Document segment:

——————————

Date: Tue, 10 Feb 2004 01:00:08

Subject: Re: 23 "pro-moated" 7-limit linear temps

From: Carl Lumma

>>My latest position is that I can live with log-flat badness with
>>appropriate cutoffs.  The problem with anything more tricky is that
>>we have no data. Not vague historical data, actually no data.
>
>Three questions regarding this statement.
>
>1. Why is log-flat badness with cutoffs (on error and complexity)
>less tricky than the cutoff functions Paul and I have been looking
>at.

logflat is unique among badness functions I know of in that it does
not favor any region of complexity or error (thus it reveals
something about the natural distribution of temperaments) and has
zero free variables.

>Log-flat badness with cutoffs

The cutoffs are of course completely arbitrary, but can be easily
justified and explained in the context of a paper.

>2. Assuming for the moment that we have no data, why isn't that
>just as much of a problem for log-flat badness with e&c cutoffs
>as for any other proposed cutoff relation?

Ignoring the cutoffs, logflat does reveal something fundamental about
the distribution of temperaments.  Whether musically appropriate or
not (utterly unfalsifiable assumptions), it gives an unbiased view
of ennealimmal vs. meantone, etc.

>i.e. How should we decide what cutoffs to use on error, complexity
>and log-flat badness?

——————————

Collected material:
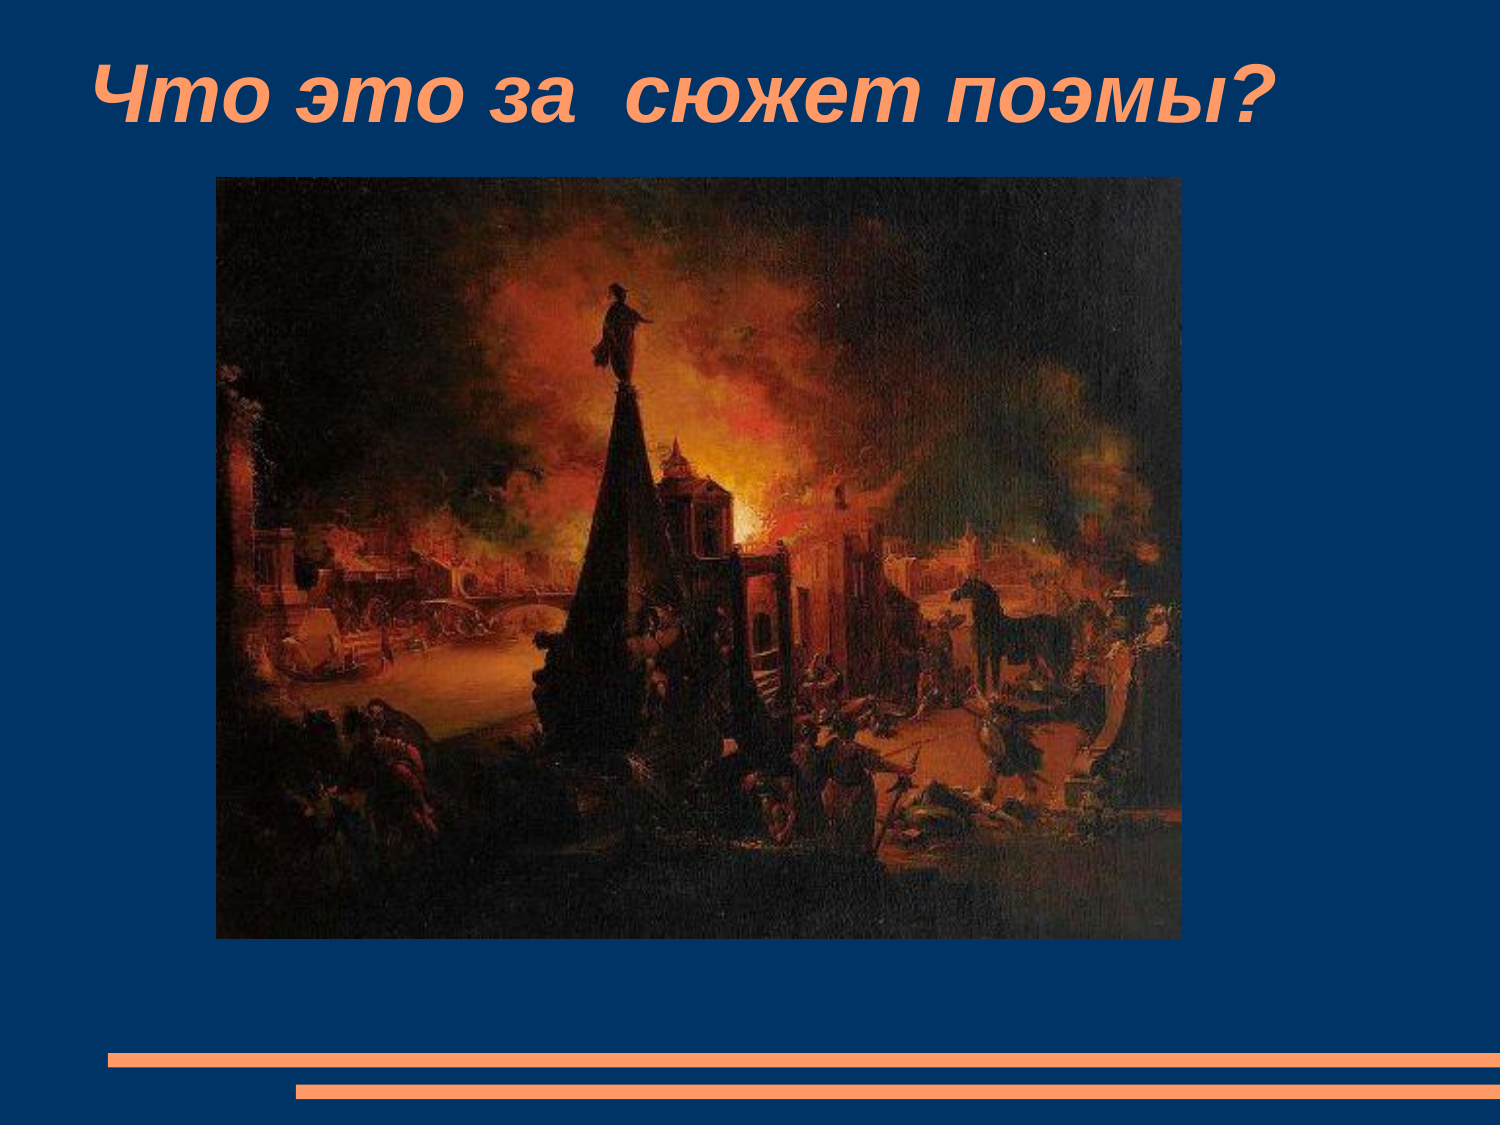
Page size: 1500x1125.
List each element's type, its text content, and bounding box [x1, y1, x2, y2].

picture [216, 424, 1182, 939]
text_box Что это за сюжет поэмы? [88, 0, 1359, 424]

——————————

Complete the following:
1. According to the temperament post, how many free variables does logflat badness have?
2. Please translate this sentence from the temperament post into Spanish: "The cutoffs are of course completely arbitrary, but can be easily justified and explained in the context of a paper."
3. Recast the paragraph of the temperament post that begins "logflat is unique among" as a short bulleted list that keeps its main facts.

Outputs:
1. Zero.

2. Los umbrales son, por supuesto, completamente arbitrarios, pero pueden justificarse y explicarse fácilmente en el contexto de un artículo.

3.
- Logflat is unique among the badness functions the writer knows of.
- It does not favor any region of complexity or error.
- This lets it reveal something about the natural distribution of temperaments.
- It has zero free variables.